Es ist sehr wahrscheinlich, dass die Mitgliedstaaten bestrebt sein werden, “ihr” Geld über nationale Abgaben für die Kunststoffindustrie und damit für die Verbraucher wieder einzusammeln. In Italien hat sich die populistische 5-Sterne-Bewegung für eine nationale Plastiksteuer von 1 Euro pro Kilogramm Kunststoffverpackungen, die nicht aus recycelten oder biologisch abbaubaren Materialien bestehen, eingesetzt. Nach einem Aufschrei von Industrie und Verbraucherverbänden wurde die Steuer auf 0,45 Euro pro Kilogramm gesenkt.
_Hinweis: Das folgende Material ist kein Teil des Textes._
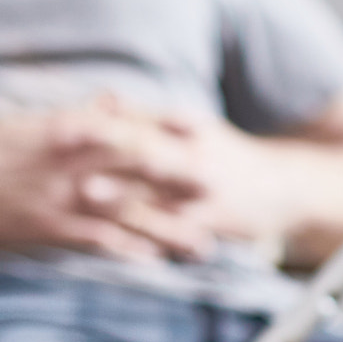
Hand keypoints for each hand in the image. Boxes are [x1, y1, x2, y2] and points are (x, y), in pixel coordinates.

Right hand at [0, 104, 215, 260]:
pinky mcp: (43, 224)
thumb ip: (81, 116)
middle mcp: (69, 157)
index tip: (207, 135)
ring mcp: (58, 192)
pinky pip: (92, 238)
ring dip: (164, 227)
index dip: (170, 132)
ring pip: (124, 209)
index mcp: (68, 128)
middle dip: (180, 179)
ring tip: (201, 242)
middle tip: (221, 188)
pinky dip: (122, 248)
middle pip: (137, 167)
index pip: (130, 126)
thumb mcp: (32, 125)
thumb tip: (115, 100)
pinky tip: (149, 260)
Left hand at [77, 102, 297, 259]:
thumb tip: (104, 98)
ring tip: (87, 193)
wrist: (284, 187)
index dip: (96, 119)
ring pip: (156, 188)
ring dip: (121, 191)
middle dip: (102, 147)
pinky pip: (180, 227)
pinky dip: (154, 235)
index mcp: (183, 127)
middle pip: (140, 147)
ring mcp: (203, 186)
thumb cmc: (227, 157)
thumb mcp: (193, 129)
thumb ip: (146, 117)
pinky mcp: (215, 217)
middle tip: (60, 146)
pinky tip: (123, 243)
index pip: (134, 118)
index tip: (58, 120)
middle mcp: (192, 151)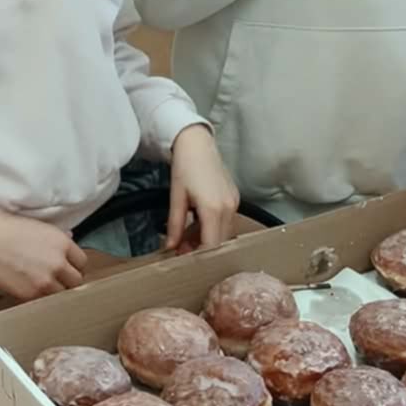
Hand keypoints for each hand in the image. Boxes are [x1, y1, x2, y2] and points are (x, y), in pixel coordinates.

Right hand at [0, 205, 88, 301]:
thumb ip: (58, 237)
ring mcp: (45, 281)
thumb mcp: (38, 226)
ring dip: (55, 290)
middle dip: (68, 280)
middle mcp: (58, 263)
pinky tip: (30, 287)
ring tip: (42, 284)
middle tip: (57, 278)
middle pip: (76, 281)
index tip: (68, 267)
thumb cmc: (6, 229)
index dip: (74, 265)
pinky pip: (44, 300)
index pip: (82, 262)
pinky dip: (40, 296)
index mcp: (62, 243)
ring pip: (62, 294)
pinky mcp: (30, 294)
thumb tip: (70, 239)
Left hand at [166, 125, 239, 252]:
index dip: (198, 256)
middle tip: (182, 251)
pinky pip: (226, 221)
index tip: (184, 260)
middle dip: (201, 250)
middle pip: (219, 241)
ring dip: (207, 239)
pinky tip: (197, 224)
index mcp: (213, 208)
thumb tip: (170, 246)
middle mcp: (228, 207)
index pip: (211, 244)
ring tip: (187, 237)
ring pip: (224, 233)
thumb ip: (175, 225)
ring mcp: (234, 202)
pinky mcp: (234, 198)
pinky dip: (213, 228)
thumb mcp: (176, 197)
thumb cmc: (185, 167)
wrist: (197, 144)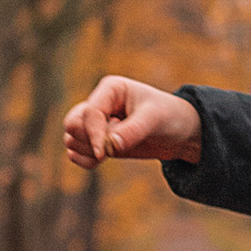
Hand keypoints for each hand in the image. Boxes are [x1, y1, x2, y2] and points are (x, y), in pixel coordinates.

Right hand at [63, 75, 202, 170]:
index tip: (105, 153)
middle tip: (117, 144)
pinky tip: (106, 158)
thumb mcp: (154, 120)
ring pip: (71, 140)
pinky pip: (75, 154)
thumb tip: (110, 146)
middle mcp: (98, 103)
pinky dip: (86, 161)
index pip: (89, 112)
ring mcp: (95, 123)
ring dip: (90, 151)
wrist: (179, 132)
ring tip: (117, 147)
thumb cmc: (169, 116)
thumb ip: (133, 131)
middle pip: (71, 125)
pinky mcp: (96, 141)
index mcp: (110, 89)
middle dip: (90, 141)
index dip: (94, 134)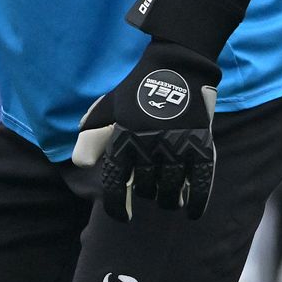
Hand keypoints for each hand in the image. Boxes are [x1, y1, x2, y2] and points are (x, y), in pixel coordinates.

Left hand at [71, 0, 250, 221]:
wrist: (177, 65)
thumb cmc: (138, 90)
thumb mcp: (108, 108)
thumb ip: (91, 136)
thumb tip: (80, 163)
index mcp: (123, 138)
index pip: (116, 183)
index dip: (117, 205)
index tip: (122, 216)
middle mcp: (149, 146)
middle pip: (146, 188)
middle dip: (146, 193)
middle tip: (149, 190)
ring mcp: (177, 147)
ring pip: (171, 190)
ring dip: (168, 199)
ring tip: (167, 198)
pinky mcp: (201, 145)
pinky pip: (201, 182)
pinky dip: (196, 201)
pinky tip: (191, 212)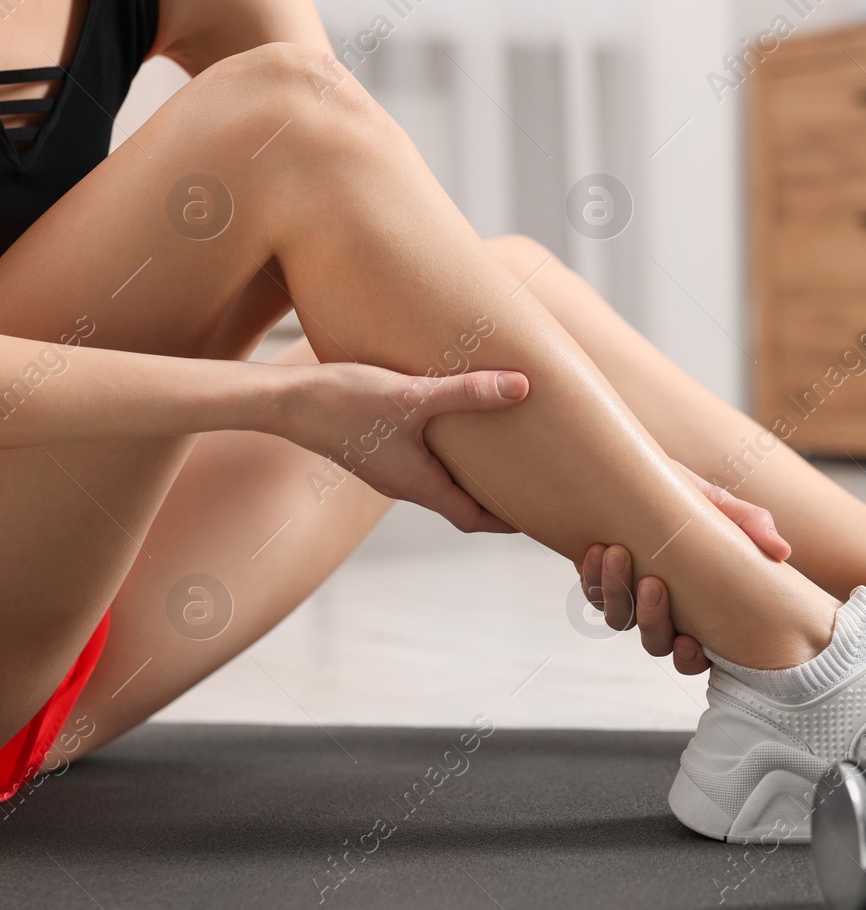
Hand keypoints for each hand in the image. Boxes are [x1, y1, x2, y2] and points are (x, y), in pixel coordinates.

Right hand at [273, 362, 529, 532]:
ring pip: (439, 482)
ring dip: (469, 476)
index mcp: (418, 484)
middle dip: (495, 500)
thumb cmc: (343, 401)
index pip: (472, 519)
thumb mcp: (411, 396)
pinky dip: (446, 456)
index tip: (539, 518)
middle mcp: (404, 484)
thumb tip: (522, 387)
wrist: (282, 401)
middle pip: (459, 505)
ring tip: (503, 457)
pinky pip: (420, 462)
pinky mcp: (374, 449)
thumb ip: (466, 392)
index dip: (507, 522)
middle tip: (531, 489)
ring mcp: (387, 468)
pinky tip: (455, 428)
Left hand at [577, 464, 790, 673]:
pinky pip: (591, 592)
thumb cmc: (690, 496)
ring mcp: (629, 595)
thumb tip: (782, 551)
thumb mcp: (722, 506)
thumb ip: (752, 525)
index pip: (696, 654)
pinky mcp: (599, 577)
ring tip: (617, 553)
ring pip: (619, 619)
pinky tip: (596, 549)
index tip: (691, 641)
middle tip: (653, 582)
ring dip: (616, 592)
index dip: (690, 659)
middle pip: (654, 642)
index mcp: (697, 607)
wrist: (641, 472)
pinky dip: (591, 575)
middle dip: (651, 619)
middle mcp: (662, 610)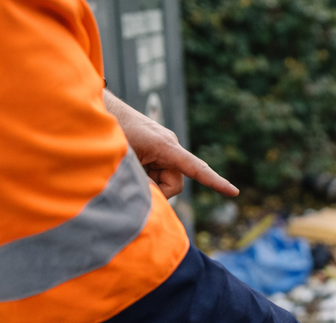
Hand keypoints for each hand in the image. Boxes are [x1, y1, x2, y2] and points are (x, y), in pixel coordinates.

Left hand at [103, 90, 238, 197]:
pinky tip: (132, 165)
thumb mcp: (126, 159)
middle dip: (157, 190)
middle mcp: (170, 147)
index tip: (233, 192)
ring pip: (164, 180)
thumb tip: (153, 200)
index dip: (215, 182)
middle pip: (174, 183)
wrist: (102, 108)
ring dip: (148, 182)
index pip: (196, 168)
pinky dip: (146, 176)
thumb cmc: (112, 130)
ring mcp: (163, 149)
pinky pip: (157, 172)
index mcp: (166, 146)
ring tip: (128, 168)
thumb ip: (141, 182)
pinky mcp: (156, 150)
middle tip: (133, 182)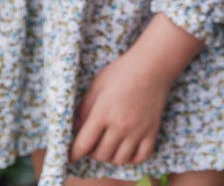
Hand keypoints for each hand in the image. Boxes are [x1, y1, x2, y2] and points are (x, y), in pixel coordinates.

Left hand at [70, 14, 202, 165]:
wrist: (152, 64)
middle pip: (101, 154)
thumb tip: (75, 128)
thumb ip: (84, 108)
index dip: (74, 153)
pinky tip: (127, 147)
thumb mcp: (97, 85)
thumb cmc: (122, 71)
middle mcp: (120, 125)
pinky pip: (141, 156)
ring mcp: (138, 129)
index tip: (71, 155)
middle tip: (94, 142)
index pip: (83, 144)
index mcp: (103, 112)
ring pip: (119, 159)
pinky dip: (132, 157)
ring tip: (110, 144)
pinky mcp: (152, 130)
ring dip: (111, 156)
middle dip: (93, 152)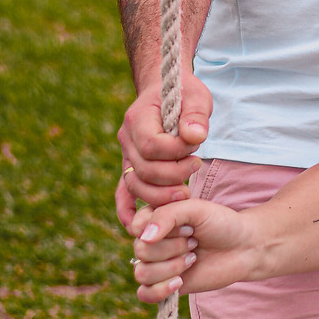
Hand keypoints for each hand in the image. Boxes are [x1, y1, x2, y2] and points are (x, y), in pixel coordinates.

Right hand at [116, 67, 213, 231]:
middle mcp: (126, 139)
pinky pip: (122, 194)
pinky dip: (127, 212)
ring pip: (135, 185)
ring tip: (186, 190)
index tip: (194, 148)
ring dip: (160, 194)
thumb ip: (196, 115)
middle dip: (173, 174)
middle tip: (196, 166)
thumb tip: (194, 137)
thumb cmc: (183, 94)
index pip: (152, 145)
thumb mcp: (196, 96)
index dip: (175, 152)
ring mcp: (126, 156)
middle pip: (143, 169)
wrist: (164, 92)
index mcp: (138, 118)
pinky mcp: (131, 169)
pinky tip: (137, 227)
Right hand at [131, 196, 256, 301]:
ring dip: (172, 266)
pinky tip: (180, 281)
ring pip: (142, 273)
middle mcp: (152, 242)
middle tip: (195, 241)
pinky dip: (160, 290)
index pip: (137, 226)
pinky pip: (144, 294)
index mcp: (155, 219)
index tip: (188, 225)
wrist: (243, 248)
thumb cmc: (221, 223)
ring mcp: (157, 265)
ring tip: (193, 258)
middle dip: (173, 247)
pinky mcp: (165, 286)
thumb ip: (167, 215)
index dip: (162, 228)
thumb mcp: (196, 209)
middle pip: (141, 251)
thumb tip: (144, 238)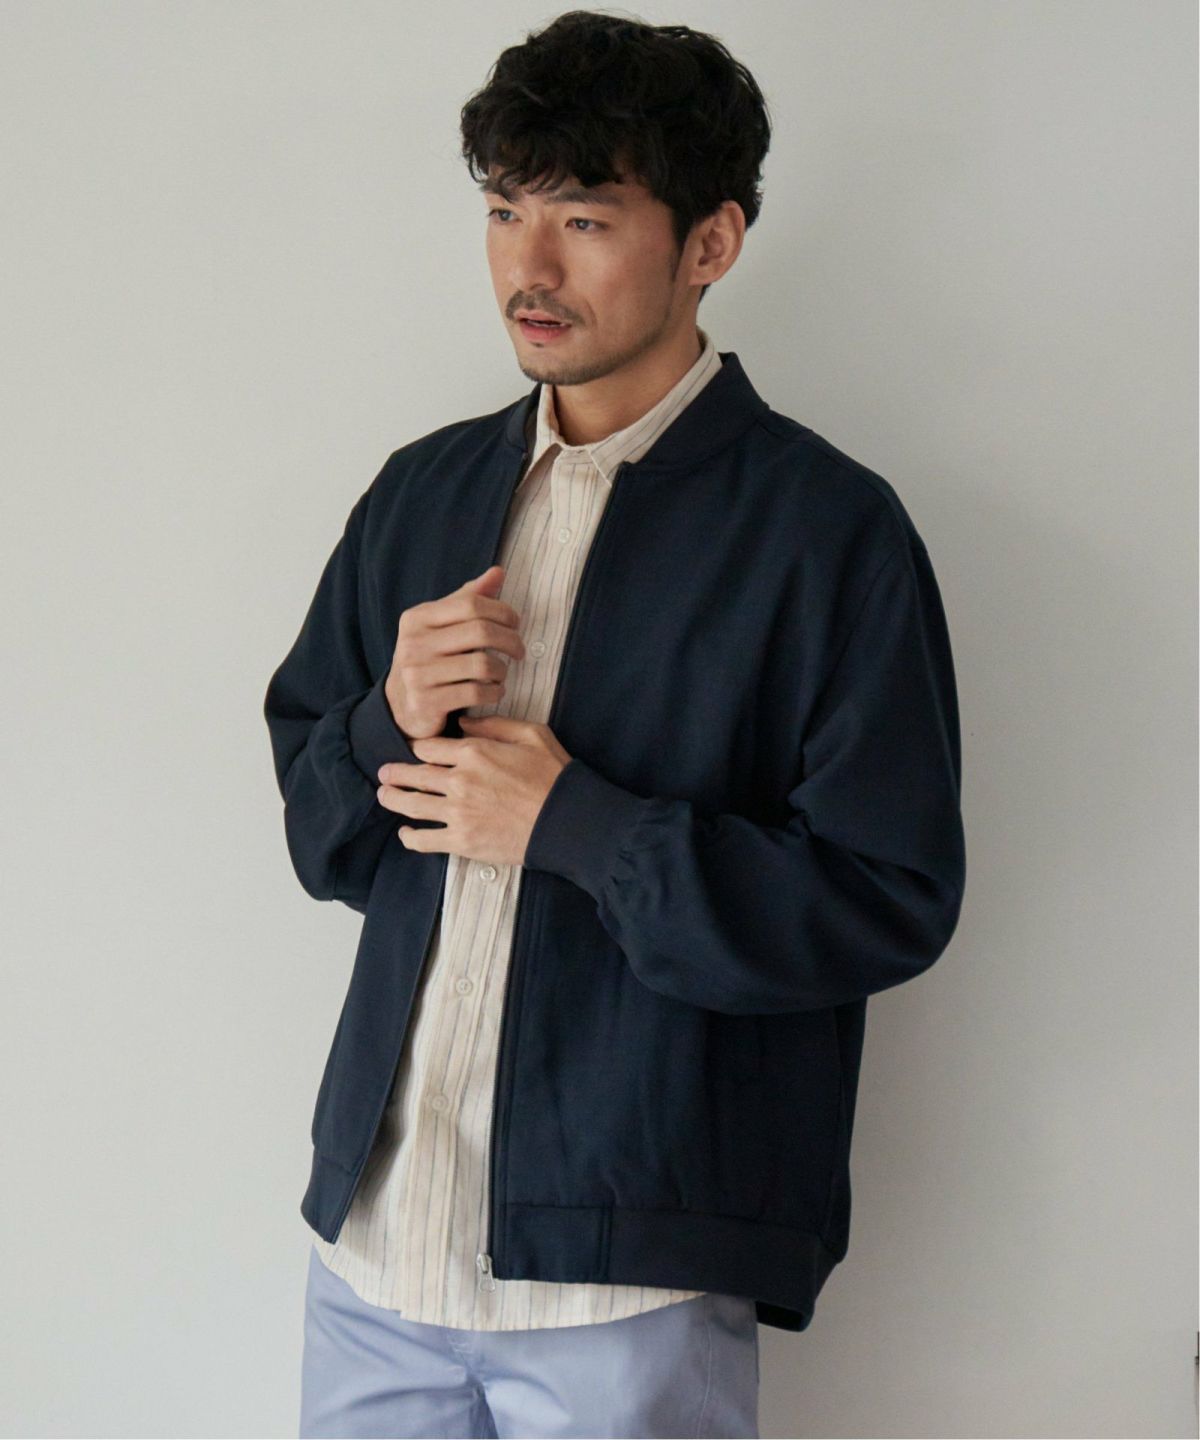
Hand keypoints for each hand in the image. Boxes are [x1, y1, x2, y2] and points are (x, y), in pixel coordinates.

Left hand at [377, 714, 571, 866]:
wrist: (567, 820)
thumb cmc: (554, 776)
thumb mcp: (531, 734)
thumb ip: (494, 724)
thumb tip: (464, 721)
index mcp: (474, 752)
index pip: (428, 747)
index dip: (418, 748)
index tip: (415, 752)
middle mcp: (460, 781)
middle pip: (413, 774)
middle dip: (394, 773)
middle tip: (384, 773)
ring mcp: (458, 813)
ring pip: (411, 804)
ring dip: (392, 799)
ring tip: (385, 796)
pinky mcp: (462, 841)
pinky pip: (425, 840)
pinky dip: (410, 837)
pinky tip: (405, 833)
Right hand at [384, 565, 523, 740]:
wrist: (401, 704)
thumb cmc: (430, 657)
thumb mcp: (441, 625)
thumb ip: (467, 599)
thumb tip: (498, 572)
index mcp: (417, 618)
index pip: (471, 604)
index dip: (502, 611)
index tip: (515, 623)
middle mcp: (414, 644)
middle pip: (480, 631)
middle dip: (510, 640)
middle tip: (519, 650)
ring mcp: (418, 674)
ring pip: (482, 665)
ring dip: (502, 670)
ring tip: (502, 673)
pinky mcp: (427, 703)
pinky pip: (476, 693)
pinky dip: (495, 692)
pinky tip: (495, 690)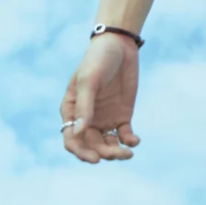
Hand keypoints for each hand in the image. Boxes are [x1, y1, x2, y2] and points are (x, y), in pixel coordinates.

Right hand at [60, 32, 140, 163]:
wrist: (120, 45)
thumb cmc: (97, 60)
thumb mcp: (89, 80)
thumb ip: (84, 106)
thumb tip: (78, 132)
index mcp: (71, 110)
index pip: (71, 139)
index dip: (81, 152)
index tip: (95, 158)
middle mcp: (86, 118)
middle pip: (91, 145)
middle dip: (103, 154)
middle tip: (118, 154)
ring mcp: (104, 118)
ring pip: (107, 144)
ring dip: (116, 152)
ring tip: (128, 152)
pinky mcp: (122, 115)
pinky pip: (123, 135)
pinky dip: (129, 141)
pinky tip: (134, 141)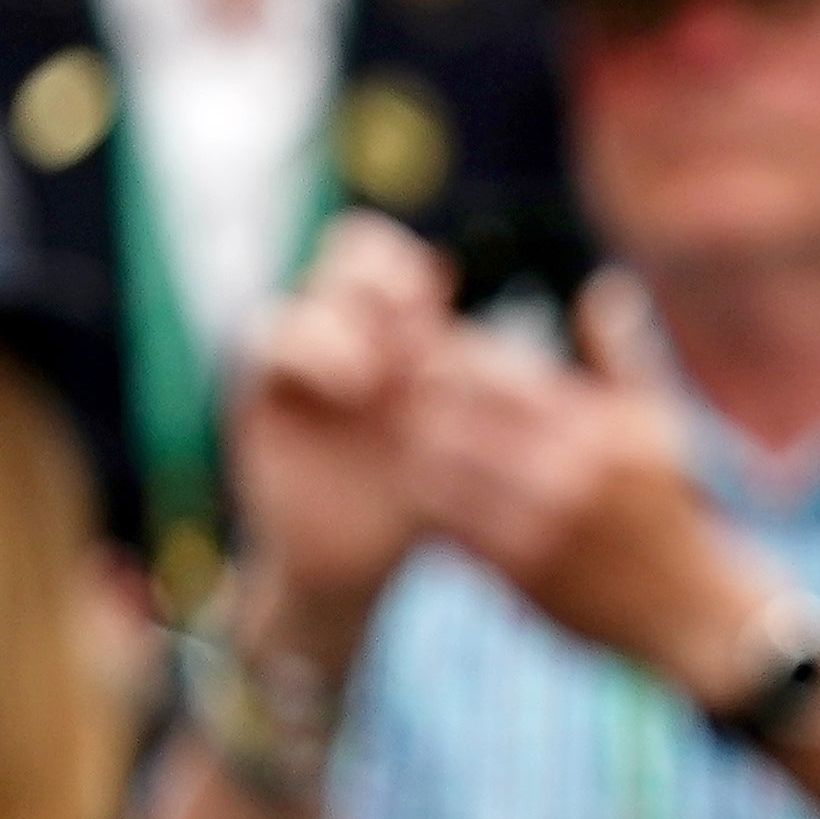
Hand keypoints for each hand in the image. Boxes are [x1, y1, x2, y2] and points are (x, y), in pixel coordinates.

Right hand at [225, 213, 450, 666]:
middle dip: (377, 279)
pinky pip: (268, 343)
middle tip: (411, 324)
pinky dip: (309, 352)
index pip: (383, 257)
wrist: (358, 561)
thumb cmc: (424, 498)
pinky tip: (353, 385)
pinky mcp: (262, 397)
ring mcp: (298, 364)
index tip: (436, 300)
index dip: (404, 267)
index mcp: (387, 331)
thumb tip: (557, 319)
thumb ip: (482, 383)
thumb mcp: (464, 439)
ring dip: (343, 325)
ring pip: (302, 301)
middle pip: (343, 260)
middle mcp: (341, 334)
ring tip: (377, 373)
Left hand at [397, 275, 772, 702]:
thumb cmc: (672, 510)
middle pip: (455, 415)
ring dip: (415, 453)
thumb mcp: (659, 427)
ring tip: (407, 444)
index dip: (449, 359)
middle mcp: (570, 470)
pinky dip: (430, 505)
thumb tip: (603, 290)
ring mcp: (542, 524)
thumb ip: (621, 358)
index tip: (430, 357)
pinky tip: (431, 494)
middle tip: (393, 396)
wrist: (695, 613)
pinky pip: (447, 526)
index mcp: (599, 425)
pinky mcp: (521, 572)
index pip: (495, 372)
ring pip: (438, 469)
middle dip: (418, 401)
Plastiksteuer – Rückschlag für die Kreislaufwirtschaft
In den letzten Monaten haben die Politiker ehrgeizige Ziele für Kunststoffverpackungen in der Kreislaufwirtschaft festgelegt. Bis 2030 sollen beispielsweise alle Verpackungen in Europa recyclingfähig sein. Bis dahin sollen 10 Millionen Tonnen recycelte Materialien zur Herstellung von Kunststoffprodukten verwendet werden.
Die Industrie arbeitet hart daran, Kunststoffverpackungen besser recyclingfähig zu machen und den Einsatz von recycelten Materialien zu erhöhen. All dies kostet jedoch Milliarden von Euro. Wenn dieses Geld nun via Plastiksteuer den Unternehmen weggenommen und zum Stopfen von Löchern im EU-Haushalt verwendet wird, würde dies einen großen Rückschlag für die Kreislaufwirtschaft bedeuten.
Allein die Diskussion um die Steuer ist beunruhigend, vor allem für mittelständische Unternehmen. Diese Unternehmen, die derzeit vor der Entscheidung stehen, große Investitionen für mehr recycelbare Verpackungen und einen höheren Einsatz von Recyclingmaterial zu tätigen, brauchen Planungssicherheit und Verlässlichkeit.
Deshalb kann die Hoffnung nur sein, dass sich die Mitgliedstaaten, die einstimmig entscheiden müssen, gegen eine solche Steuer aussprechen und sich für einen EU-Haushalt aussprechen, der die Unternehmen bei der Erreichung der gemeinsamen Ziele für eine Kreislaufwirtschaft unterstützt.